Medical Research Council (MRC) Centre for Inflammation Research, University of Edinburgh, Edinburgh, United Kingdom; Department of Medicine I, University Medical Center Hamburg-Eppendorf, Hamburg, Germany.
Hepatology. 2011 Apr;53(4):1192-205. doi: 10.1002/hep.24108.
There is increasing evidence that the physical environment is a critical mediator of tumor behavior. Hepatocellular carcinoma (HCC) develops within an altered biomechanical environment, and increasing matrix stiffness is a strong predictor of HCC development. The aim of this study was to establish whether changes in matrix stiffness, which are characteristic of inflammation and fibrosis, regulate HCC cell proliferation and chemotherapeutic response. Using an in vitro system of "mechanically tunable" matrix-coated polyacrylamide gels, matrix stiffness was modeled across a pathophysiologically relevant range, corresponding to values encountered in normal and fibrotic livers. Increasing matrix stiffness was found to promote HCC cell proliferation. The proliferative index (assessed by Ki67 staining) of Huh7 and HepG2 cells was 2.7-fold and 12.2-fold higher, respectively, when the cells were cultured on stiff (12 kPa) versus soft (1 kPa) supports. This was associated with stiffness-dependent regulation of basal and hepatocyte growth factor-stimulated mitogenic signaling through extracellular signal-regulated kinase, protein kinase B (PKB/Akt), and signal transducer and activator of transcription 3. β1-Integrin and focal adhesion kinase were found to modulate stiffness-dependent HCC cell proliferation. Following treatment with cisplatin, we observed reduced apoptosis in HCC cells cultured on stiff versus soft (physiological) supports. Interestingly, however, surviving cells from soft supports had significantly higher clonogenic capacity than surviving cells from a stiff microenvironment. This was associated with enhanced expression of cancer stem cell markers, including clusters of differentiation 44 (CD44), CD133, c-kit, cysteine-X-cysteine receptor 4, octamer-4 (CXCR4), and NANOG.
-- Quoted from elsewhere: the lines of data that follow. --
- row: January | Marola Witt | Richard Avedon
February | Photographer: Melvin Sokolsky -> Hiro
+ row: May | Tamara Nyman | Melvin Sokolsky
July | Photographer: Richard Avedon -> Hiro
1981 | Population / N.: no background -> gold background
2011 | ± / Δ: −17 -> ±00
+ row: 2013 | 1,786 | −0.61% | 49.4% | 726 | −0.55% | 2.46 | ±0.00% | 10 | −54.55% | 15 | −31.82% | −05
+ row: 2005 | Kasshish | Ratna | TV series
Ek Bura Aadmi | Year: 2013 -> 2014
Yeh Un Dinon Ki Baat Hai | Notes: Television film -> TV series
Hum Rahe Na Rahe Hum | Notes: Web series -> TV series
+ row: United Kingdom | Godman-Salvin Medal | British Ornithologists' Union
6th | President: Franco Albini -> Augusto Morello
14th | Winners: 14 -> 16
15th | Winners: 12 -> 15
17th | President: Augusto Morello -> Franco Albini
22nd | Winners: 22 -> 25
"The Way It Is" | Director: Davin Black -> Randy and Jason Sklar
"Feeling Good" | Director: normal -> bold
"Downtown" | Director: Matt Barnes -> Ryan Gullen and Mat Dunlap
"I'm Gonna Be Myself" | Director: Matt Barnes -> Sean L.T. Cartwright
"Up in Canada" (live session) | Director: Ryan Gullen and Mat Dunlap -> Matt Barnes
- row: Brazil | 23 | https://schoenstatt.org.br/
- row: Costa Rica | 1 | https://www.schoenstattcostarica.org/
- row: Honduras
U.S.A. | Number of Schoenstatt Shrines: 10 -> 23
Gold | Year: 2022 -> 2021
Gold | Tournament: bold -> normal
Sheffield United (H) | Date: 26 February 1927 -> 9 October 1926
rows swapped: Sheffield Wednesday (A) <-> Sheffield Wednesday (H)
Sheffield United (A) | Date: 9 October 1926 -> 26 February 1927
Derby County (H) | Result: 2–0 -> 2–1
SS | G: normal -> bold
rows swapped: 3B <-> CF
Increasing matrix stiffness promotes proliferation and chemotherapeutic resistance, whereas a soft environment induces reversible cellular dormancy and stem cell characteristics in HCC. This has implications for both the treatment of primary HCC and the prevention of tumor outgrowth from disseminated tumor cells. (HEPATOLOGY 2011;).
越来越多的证据表明,物理环境是肿瘤行为的一个关键介质。肝细胞癌(HCC)在改变的生物力学环境中发展,基质硬度增加是 HCC 发展的一个强有力的预测指标。本研究的目的是确定基质硬度的变化是否调节 HCC 细胞的增殖和化疗反应,这些变化是炎症和纤维化的特征。通过使用体外的“力学可调”基质涂覆聚丙烯酰胺凝胶系统,在生理相关的范围内模拟基质硬度,对应于正常和纤维化肝脏中遇到的硬度值。研究发现,基质硬度的增加促进了 HCC 细胞的增殖。 Huh7 和 HepG2 细胞的增殖指数(通过 Ki67 染色评估)在硬(12kPa)和软(1kPa)支撑物上分别增加了 2.7 倍和 12.2 倍。这与细胞外信号调节激酶(ERK)、蛋白激酶 B(PKB/Akt)和信号转导和转录激活因子 3(STAT3)的基础和肝细胞生长因子刺激有丝分裂信号的刚度依赖性调节有关。β1-整合素和粘着斑激酶被发现调节 HCC 细胞增殖的硬度依赖性。在用顺铂治疗后,我们观察到在硬支撑物(生理)上培养的 HCC 细胞的凋亡减少。然而,有趣的是,与硬微环境中的存活细胞相比,来自软支撑物的存活细胞的集落形成能力显著提高。这与癌症干细胞标志物的表达增强有关,包括分化群 44(CD44)、CD133、c-kit、半胱氨酸-X-半胱氨酸受体 4、八聚体-4(CXCR4)和 NANOG。
基质硬度的增加促进了增殖和化疗耐药性,而软环境则在 HCC 中诱导可逆的细胞休眠和干细胞特征。这对原发性 HCC 的治疗和预防播散性肿瘤细胞的肿瘤生长都有影响。(HEPATOLOGY 2011;)。